The Bentley leaves for the reception to be held at the Cafe des Artes.
The Reception
The guests number from anywhere between 200 and 1000, depending on which report you read. All reports agree that it was quite some party though. As the night progressed, Keith got Pompili (still covered in blood) to assemble some of the rock n’ roll talent for an impromptu jam.
Pompili heads off to approach the great and the good assembled before returning to find Keith Richards passed out on the balcony. Depending on which version of events you read there is debate about whether Keith was back on heroin at this point. Most reports of this time say that Keith was not yet and was simply exhausted, but whatever he was not roused and the jam went on without him.
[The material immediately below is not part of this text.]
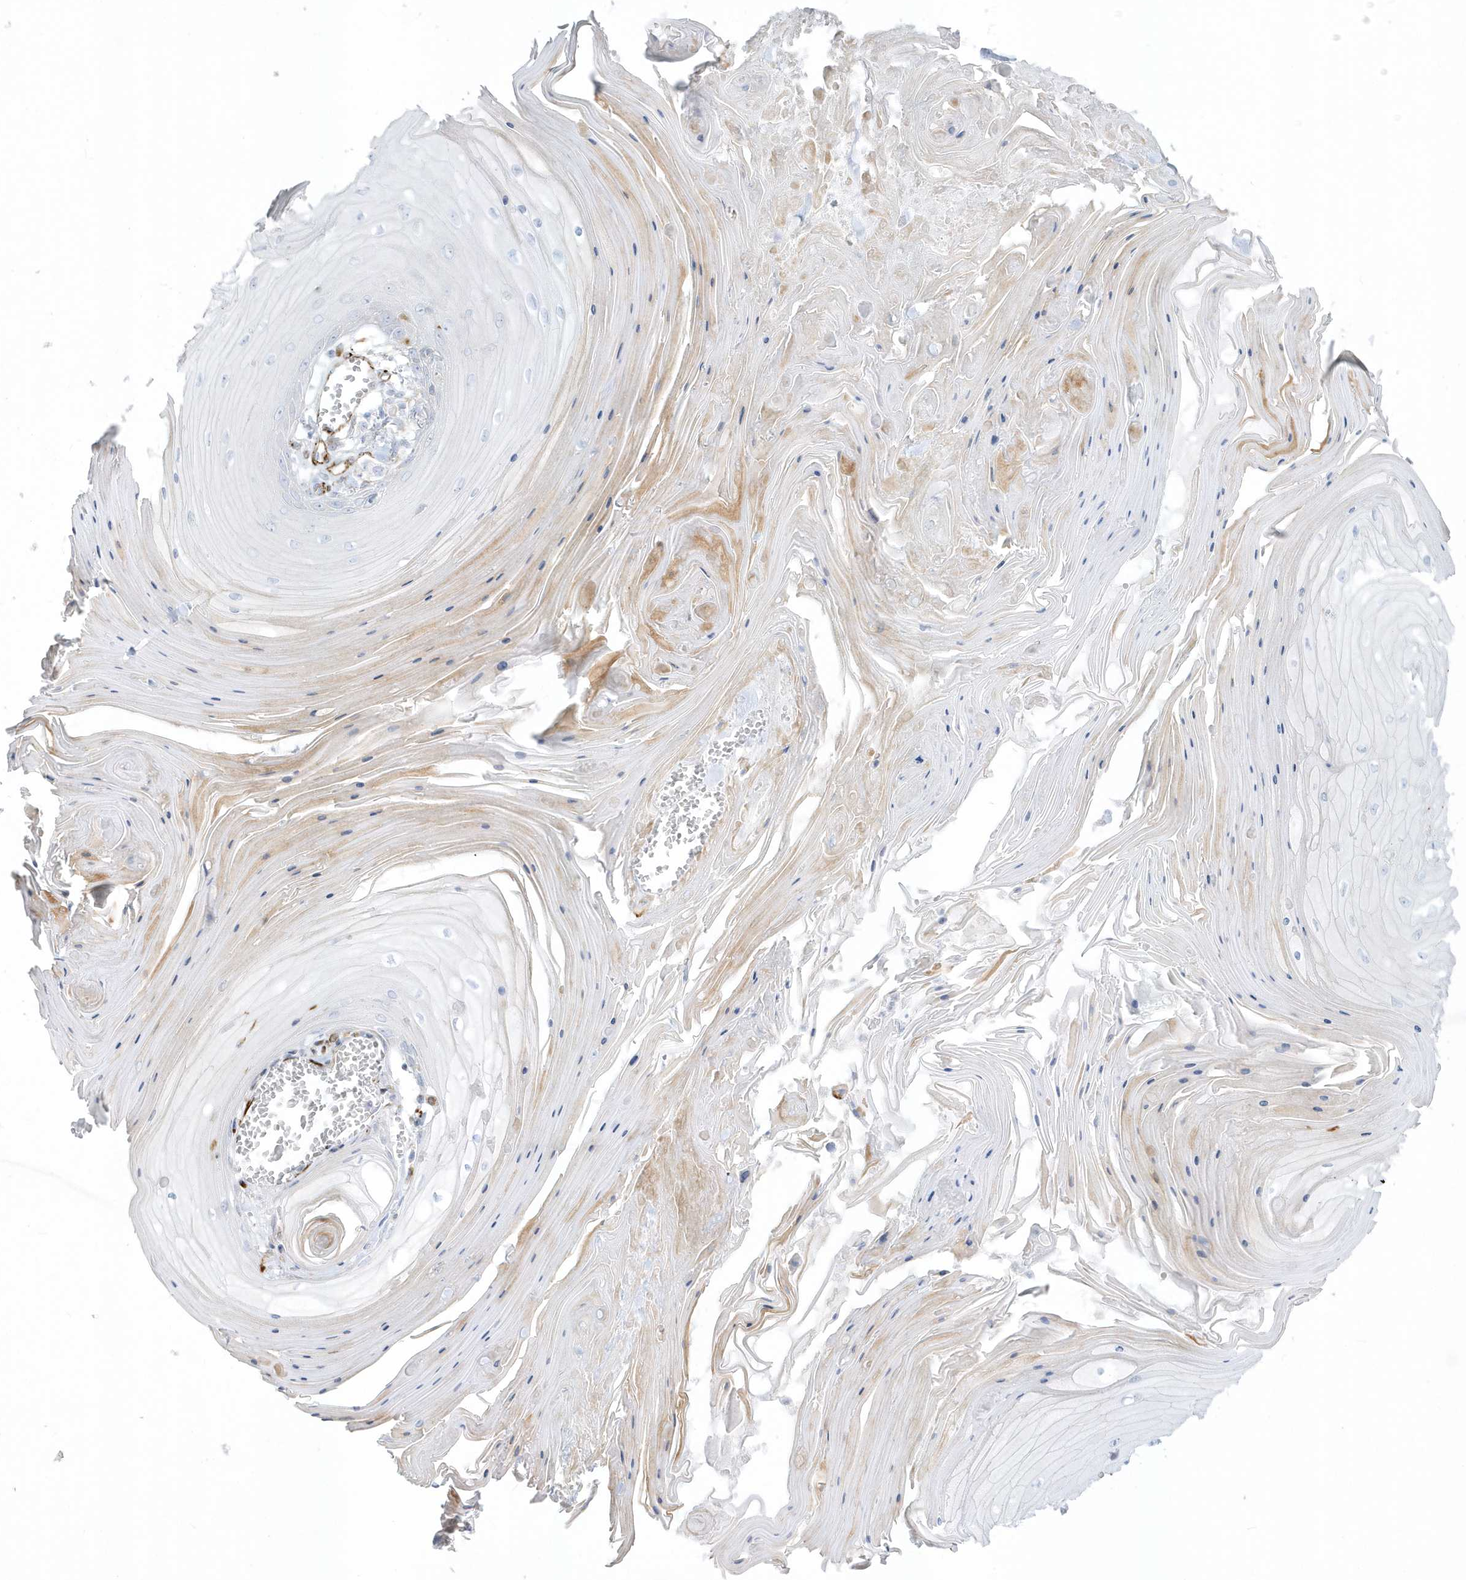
{"staining": {"intensity": "weak", "quantity": "<25%", "location": "cytoplasmic/membranous"}, "tissue": "skin cancer", "cell_type": "Tumor cells", "image_type": "cancer", "snomed": [{"axis": "morphology", "description": "Squamous cell carcinoma, NOS"}, {"axis": "topography", "description": "Skin"}], "caption": "The immunohistochemistry histopathology image has no significant expression in tumor cells of skin cancer (squamous cell carcinoma) tissue.", "gene": "PPIL6", "patient": {"sex": "male", "age": 74}}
Terry Reid does some numbers before Mick gets in on the act singing with Doris Troy, PP Arnold, Steven Stills. Mick’s parents leave not having given their son his present and Bianca also heads off to their hotel, far from impressed at the lack of attention. She later comments that, “My marriage ended on my wedding day.”
The Honeymoon
The following day most of the guests make it back onto the plane to go home, except for Eric Clapton and Alice Ormsby-Gore. Eric Clapton is suffering badly from heroin withdrawal and cannot get on the plane. Keith Richards, only too aware of the nature of a junkie does not want to help, but Tommy Weber takes pity on him. Keith tells him
You can take the driver and go down to Marseilles and sort him out if you like. But you’ll find he’ll be on your back forever. He shouldn’t have come down here if he didn’t have his shit together.
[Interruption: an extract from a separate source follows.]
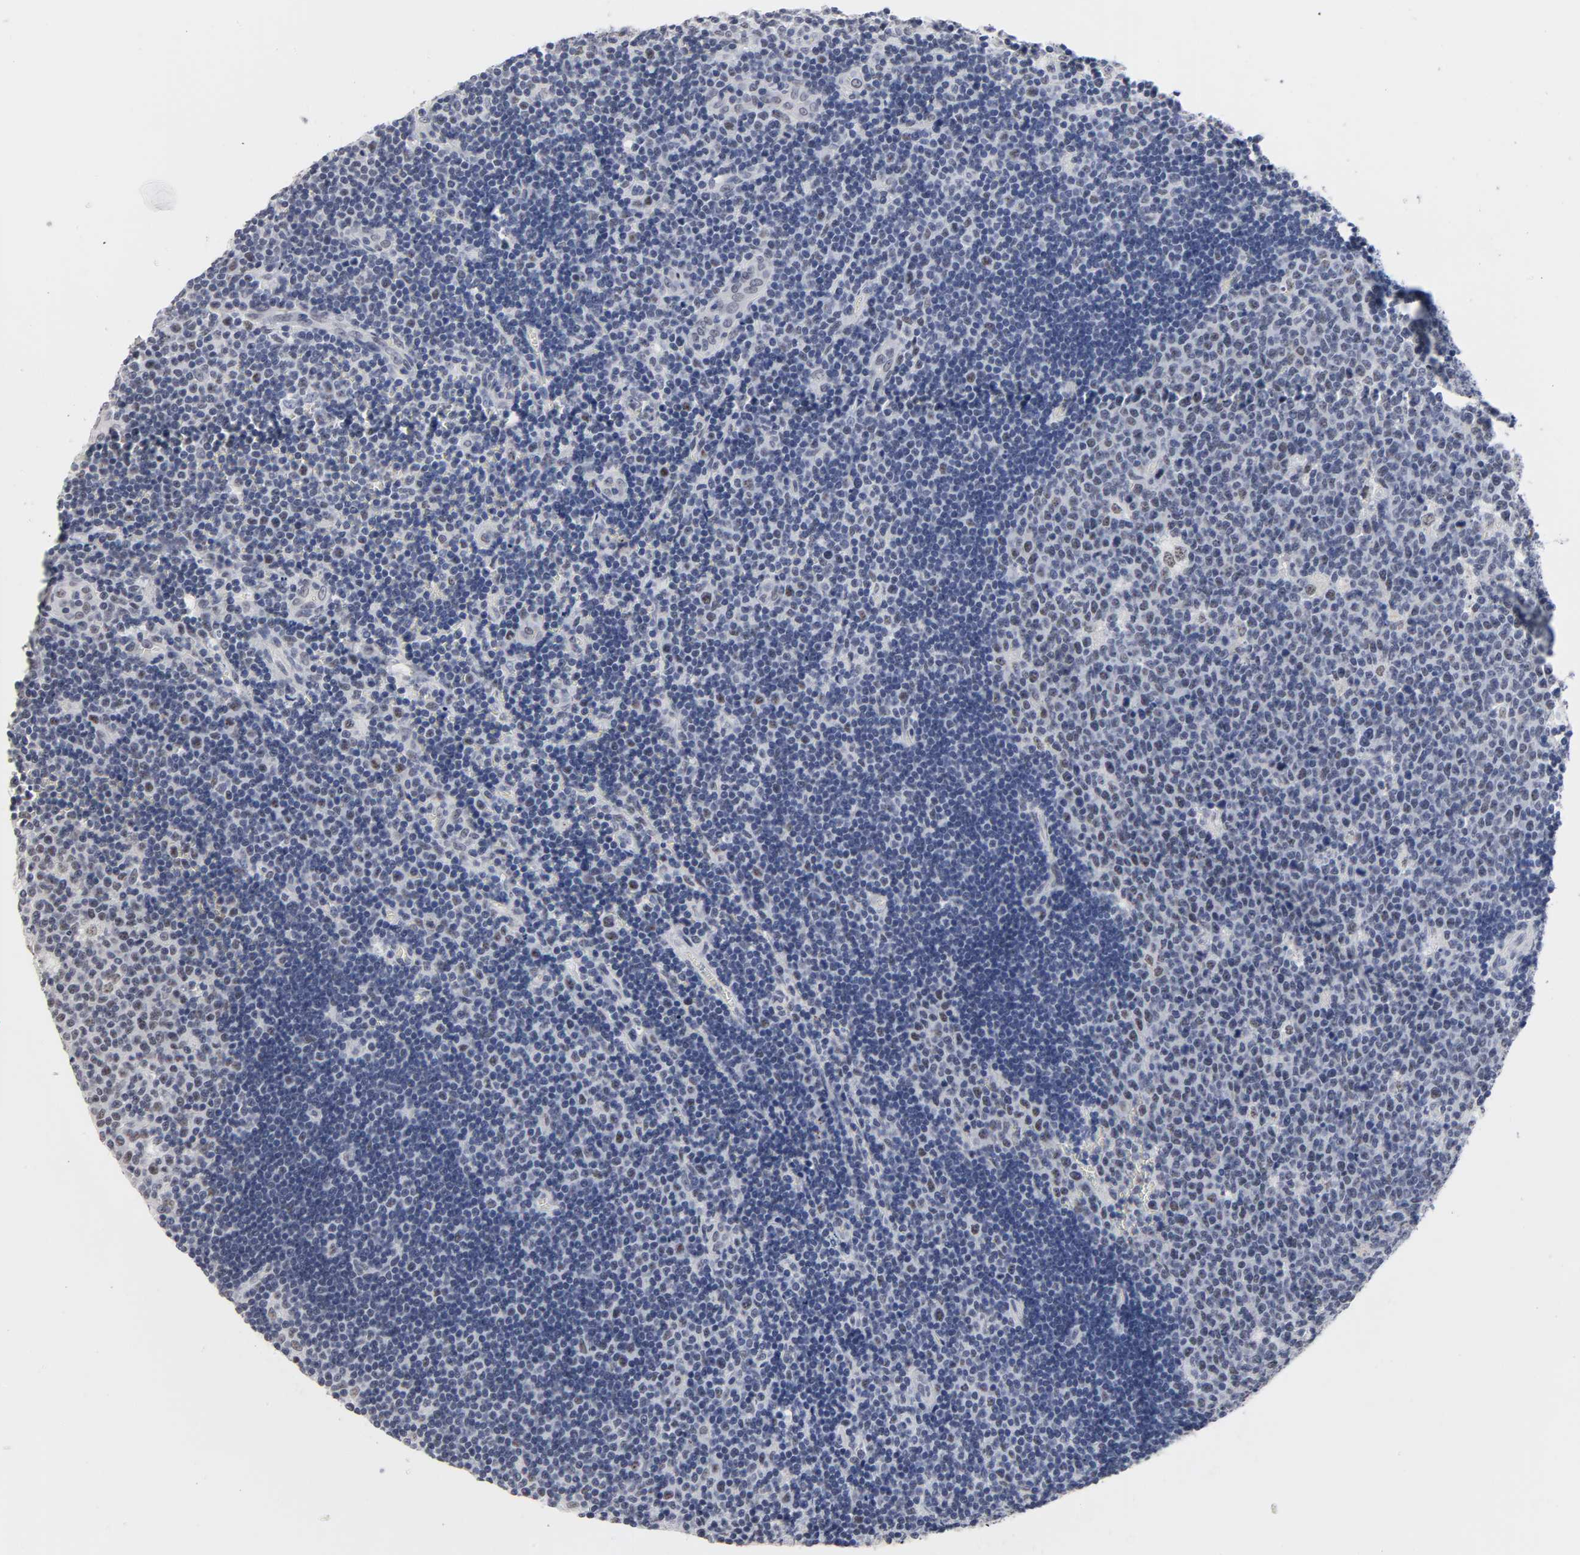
{"staining": {"intensity": "weak", "quantity": "<25%", "location": "nuclear"}, "tissue": "lymph node", "cell_type": "Germinal center cells", "image_type": "normal", "snomed": [{"axis": "morphology", "description": "Normal tissue, NOS"}, {"axis": "topography", "description": "Lymph node"}, {"axis": "topography", "description": "Salivary gland"}], "caption": "Normal lymph node was stained to show a protein in brown. There is no significant expression in germinal center cells.", "gene": "GRHL2", "patient": {"sex": "male", "age": 8}}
Keith Richards was well aware of this having experienced it himself, but this would still not stop him finding his own way down that particular route again and very soon. Tommy WeberEric Clapton enough heroin to get him home and he too left France. managed to score
Eric Clapton was not the only one leaving the country. 6 weeks after leaving the UK, The Rolling Stones had managed a single rehearsal and recorded precisely nothing for their new album. Now Mick Jagger was about to leave the band behind and take off on his honeymoon aboard a 97 foot long yacht with crew of six to take him and his new bride for a ten day cruise around Sardinia and Corsica. No work will be done while he is away, but other events will happen that have a bearing on the recording of Exile on Main Street.
Marianne Faithful
In another world, the woman marrying Mick Jagger would have been Marianne Faithful. She and Jagger had split a year earlier in May 1970 after many years together. Now, less than a year later, here was the man the seemingly did not believe in marriage getting married.
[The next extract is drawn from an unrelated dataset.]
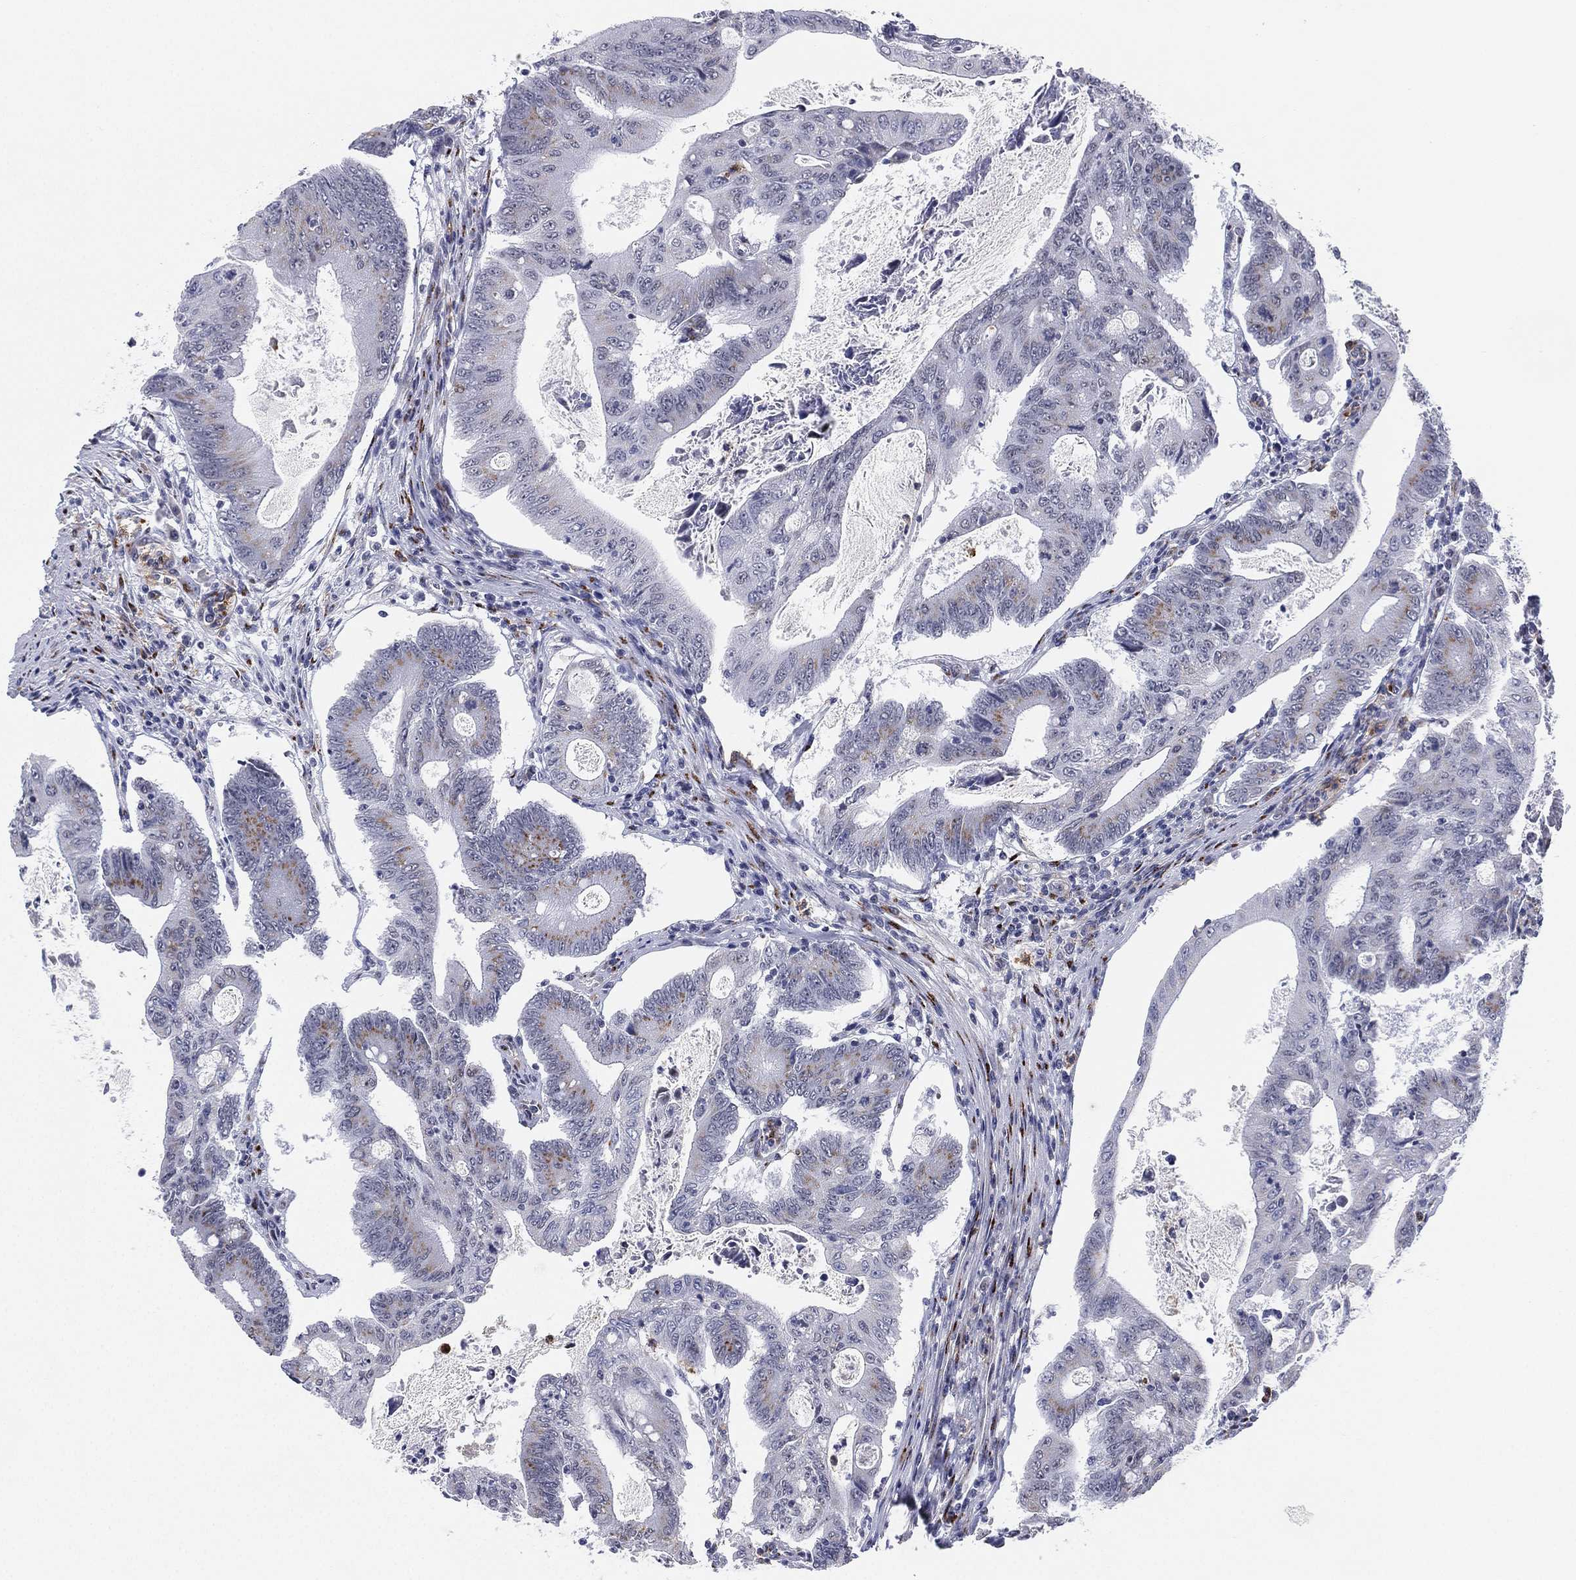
{"staining": {"intensity": "weak", "quantity": "<25%", "location": "cytoplasmic/membranous"}, "tissue": "colorectal cancer", "cell_type": "Tumor cells", "image_type": "cancer", "snomed": [{"axis": "morphology", "description": "Adenocarcinoma, NOS"}, {"axis": "topography", "description": "Colon"}], "caption": "Immunohistochemical staining of adenocarcinoma (colorectal) exhibits no significant staining in tumor cells.", "gene": "CD177", "patient": {"sex": "female", "age": 70}}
By now Marianne Faithful was a fully fledged junkie. She had been getting through her performances on London’s stage only with a large dose of chemical assistance, which she paid for by sleeping with Spanish Tony Sanchez, a man she described as “loathsome.” She had lost custody of her son and was seeing a doctor in London who she later recalled would simply “pump her full of valium.” She was not in a good way.
When she saw the headlines in London plastered across the newspapers proclaiming “Mick and Bianca wed in French Fracas” it was more than she could take. She immediately headed for a bar, downed several vodka martinis, staggered into a curry house and passed out in her meal.
She was locked in cells to sleep it off and charged with drunk and disorderly conduct and fined one pound. However her downward spiral continued and she was soon to find herself homeless, living on London’s Soho streets for several years suffering with addiction and anorexia nervosa.